Conclusions and Relevance  In the Human Epilepsy Project multicenter prospective cohort study, most people with newly diagnosed focal epilepsy took more than a year and more than 1 ASM to become seizure free. Drug resistance can be identified earlier in those with frequent pretreatment seizures, and a history of psychiatric comorbidities at epilepsy diagnosis is an important prognostic factor.

 

PS: many institutions schedule patients for follow-up with 3-6 monthly visits. If you are having frequent seizures, this is a long time to wait to see the neurologist. These long waits for seizure control may be substantially reduced if patients have a hotline to inform the neurologist that seizures have not abated. Don't forget that steady state with most of the antiseizure medications takes no more than a few days.
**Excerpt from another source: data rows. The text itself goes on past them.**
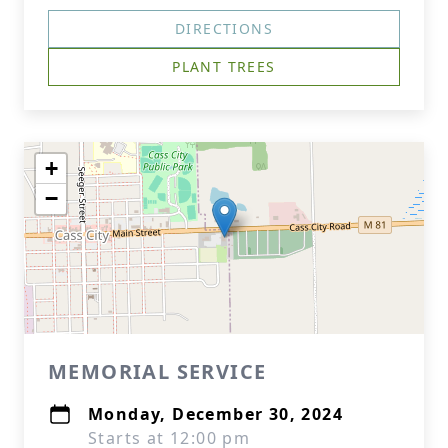
DIRECTIONS
PLANT TREES
+
−
MEMORIAL SERVICE
Monday, December 30, 2024
Starts at 12:00 pm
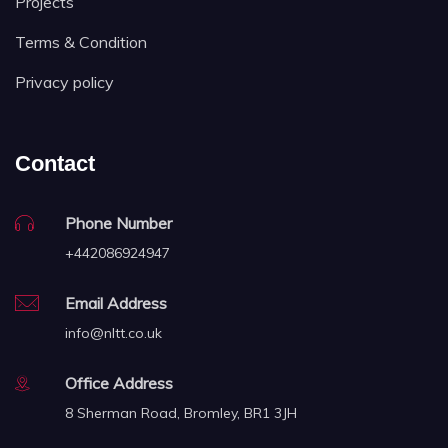
Projects
Terms & Condition
Privacy policy
Contact
Phone Number
+442086924947
Email Address
info@nltt.co.uk
Office Address
8 Sherman Road, Bromley, BR1 3JH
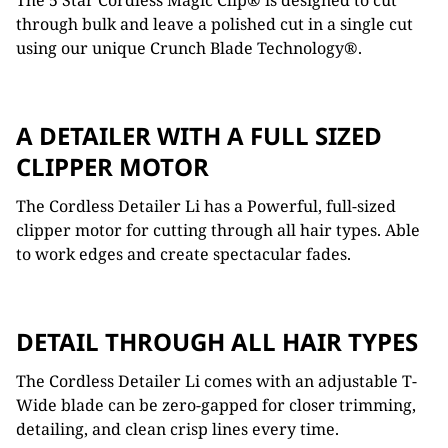
The 5 Star Cordless Magic Clip® is designed to cut
through bulk and leave a polished cut in a single cut
using our unique Crunch Blade Technology®.
A DETAILER WITH A FULL SIZED
CLIPPER MOTOR
The Cordless Detailer Li has a Powerful, full-sized
clipper motor for cutting through all hair types. Able
to work edges and create spectacular fades.
DETAIL THROUGH ALL HAIR TYPES
The Cordless Detailer Li comes with an adjustable T-
Wide blade can be zero-gapped for closer trimming,
detailing, and clean crisp lines every time.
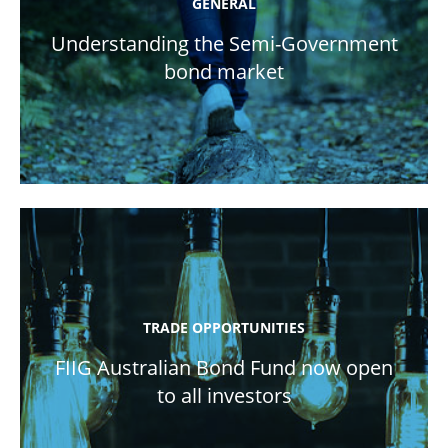
GENERAL
Understanding the Semi-Government
bond market
TRADE OPPORTUNITIES
FIIG Australian Bond Fund now open
to all investors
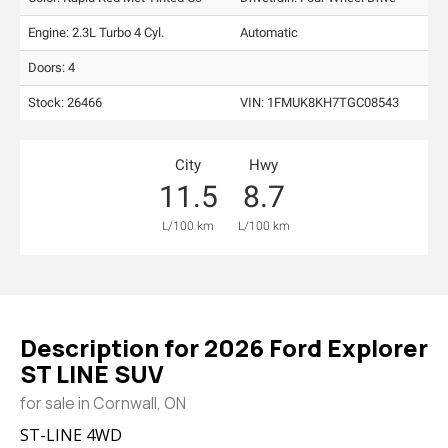
Engine: 2.3L Turbo 4 Cyl.
Automatic
Doors: 4
Stock: 26466
VIN:
1FMUK8KH7TGC08543
City
Hwy
11.5
8.7
L/100 km
L/100 km
Description for
2026
Ford
Explorer
ST LINE SUV
for sale in Cornwall, ON
ST-LINE 4WD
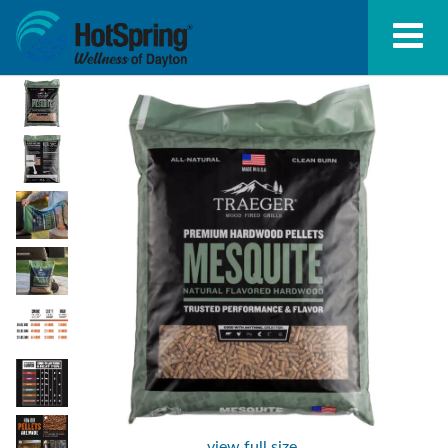
view full size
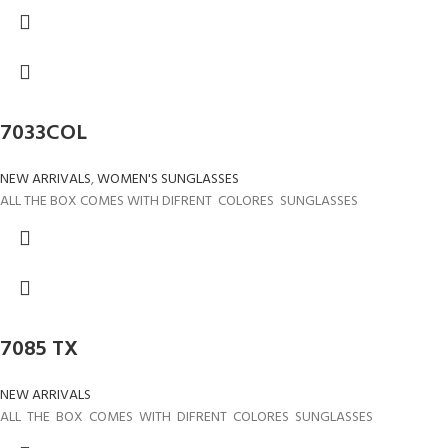
7033COL
NEW ARRIVALS
,
WOMEN'S SUNGLASSES
ALL THE BOX COMES WITH DIFRENT COLORES SUNGLASSES
7085 TX
NEW ARRIVALS
ALL THE BOX COMES WITH DIFRENT COLORES SUNGLASSES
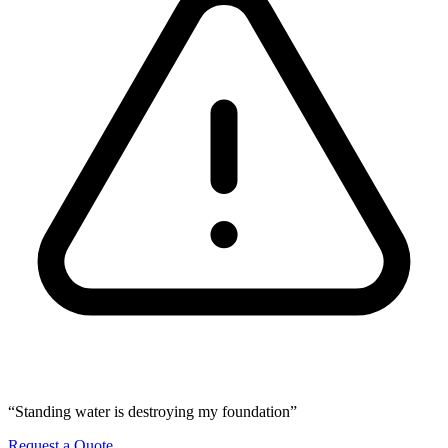
“Standing water is destroying my foundation”
Request a Quote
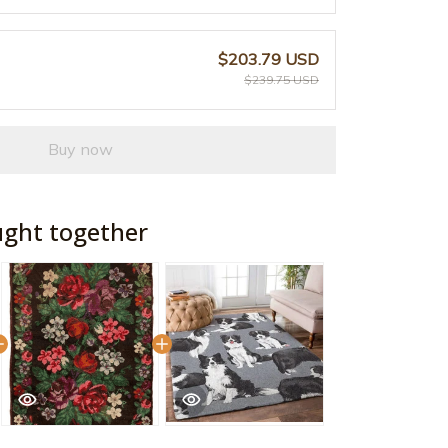
$203.79 USD
$239.75 USD
Buy now
ught together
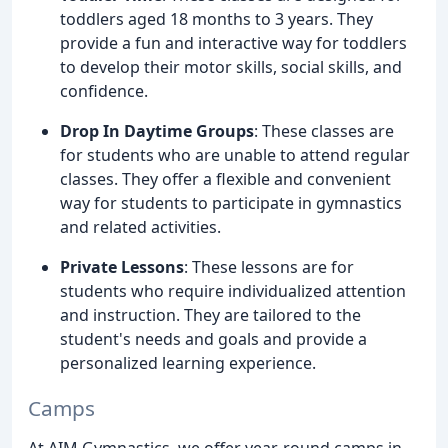
toddlers aged 18 months to 3 years. They
provide a fun and interactive way for toddlers
to develop their motor skills, social skills, and
confidence.
Drop In Daytime Groups
: These classes are
for students who are unable to attend regular
classes. They offer a flexible and convenient
way for students to participate in gymnastics
and related activities.
Private Lessons
: These lessons are for
students who require individualized attention
and instruction. They are tailored to the
student's needs and goals and provide a
personalized learning experience.
Camps
At AIM Gymnastics, we offer year-round camps in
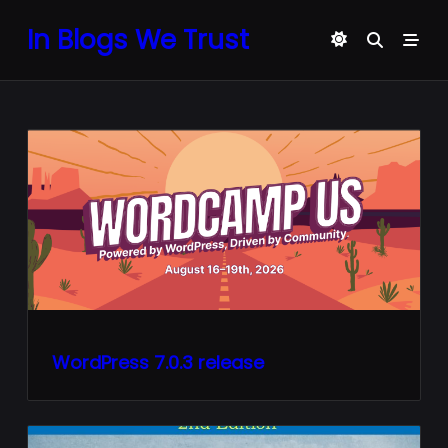
Skip
In Blogs We Trust
to
content
WordPress 7.0.3 release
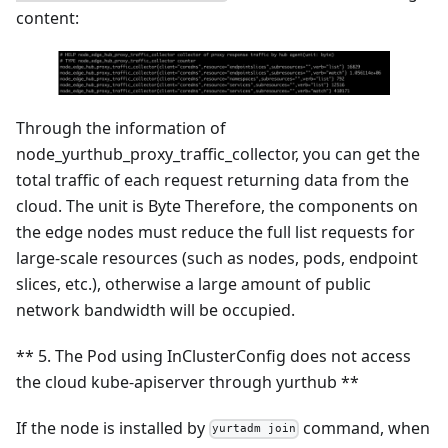
content:
Through the information of
node_yurthub_proxy_traffic_collector, you can get the
total traffic of each request returning data from the
cloud. The unit is Byte Therefore, the components on
the edge nodes must reduce the full list requests for
large-scale resources (such as nodes, pods, endpoint
slices, etc.), otherwise a large amount of public
network bandwidth will be occupied.
** 5. The Pod using InClusterConfig does not access
the cloud kube-apiserver through yurthub **
If the node is installed by
command, when
yurtadm join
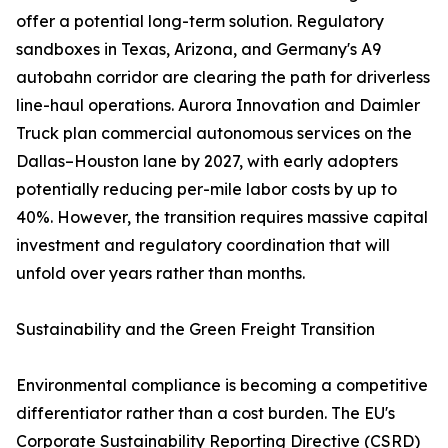
offer a potential long-term solution. Regulatory
sandboxes in Texas, Arizona, and Germany's A9
autobahn corridor are clearing the path for driverless
line-haul operations. Aurora Innovation and Daimler
Truck plan commercial autonomous services on the
Dallas–Houston lane by 2027, with early adopters
potentially reducing per-mile labor costs by up to
40%. However, the transition requires massive capital
investment and regulatory coordination that will
unfold over years rather than months.
Sustainability and the Green Freight Transition
Environmental compliance is becoming a competitive
differentiator rather than a cost burden. The EU's
Corporate Sustainability Reporting Directive (CSRD)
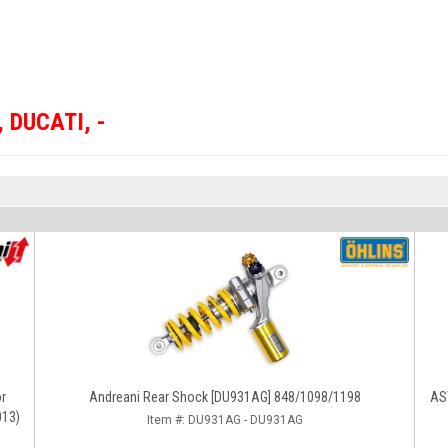
,
DUCATI
,
-
or
Andreani Rear Shock [DU931AG] 848/1098/1198
ASV
013)
Item #:
DU931AG - DU931AG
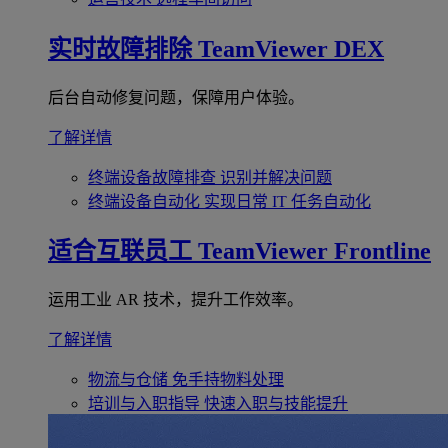
实时故障排除
TeamViewer DEX
后台自动修复问题，保障用户体验。
了解详情
终端设备故障排查
识别并解决问题
终端设备自动化
实现日常 IT 任务自动化
适合互联员工
TeamViewer Frontline
运用工业 AR 技术，提升工作效率。
了解详情
物流与仓储
免手持物料处理
培训与入职指导
快速入职与技能提升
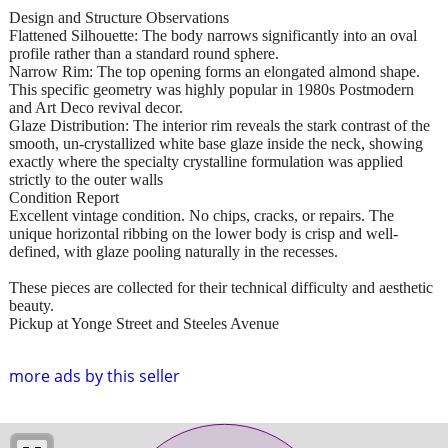
Design and Structure Observations
Flattened Silhouette: The body narrows significantly into an oval
profile rather than a standard round sphere.
Narrow Rim: The top opening forms an elongated almond shape.
This specific geometry was highly popular in 1980s Postmodern
and Art Deco revival decor.
Glaze Distribution: The interior rim reveals the stark contrast of the
smooth, un-crystallized white base glaze inside the neck, showing
exactly where the specialty crystalline formulation was applied
strictly to the outer walls
Condition Report
Excellent vintage condition. No chips, cracks, or repairs. The
unique horizontal ribbing on the lower body is crisp and well-
defined, with glaze pooling naturally in the recesses.
These pieces are collected for their technical difficulty and aesthetic
beauty.
Pickup at Yonge Street and Steeles Avenue
more ads by this seller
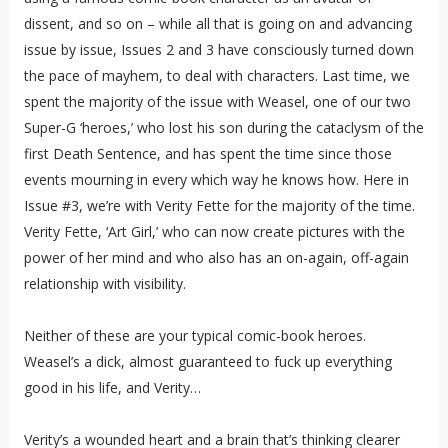
dissent, and so on – while all that is going on and advancing
issue by issue, Issues 2 and 3 have consciously turned down
the pace of mayhem, to deal with characters. Last time, we
spent the majority of the issue with Weasel, one of our two
Super-G ‘heroes,’ who lost his son during the cataclysm of the
first Death Sentence, and has spent the time since those
events mourning in every which way he knows how. Here in
Issue #3, we’re with Verity Fette for the majority of the time.
Verity Fette, ‘Art Girl,’ who can now create pictures with the
power of her mind and who also has an on-again, off-again
relationship with visibility.
Neither of these are your typical comic-book heroes.
Weasel’s a dick, almost guaranteed to fuck up everything
good in his life, and Verity…
Verity’s a wounded heart and a brain that’s thinking clearer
 Here is a question for you; 40% of patients had an epileptiform abnormality on the EEG and only 17% had a relevant MRI lesion. What percentage of patients in this study have functional seizures and what percentage of patients have been misclassified as having focal epilepsy, when they have generalised epilepsy? The truth is that we will never know! I pose this question deliberately so that you might start thinking about these possibilities when you first diagnose people with focal epilepsy.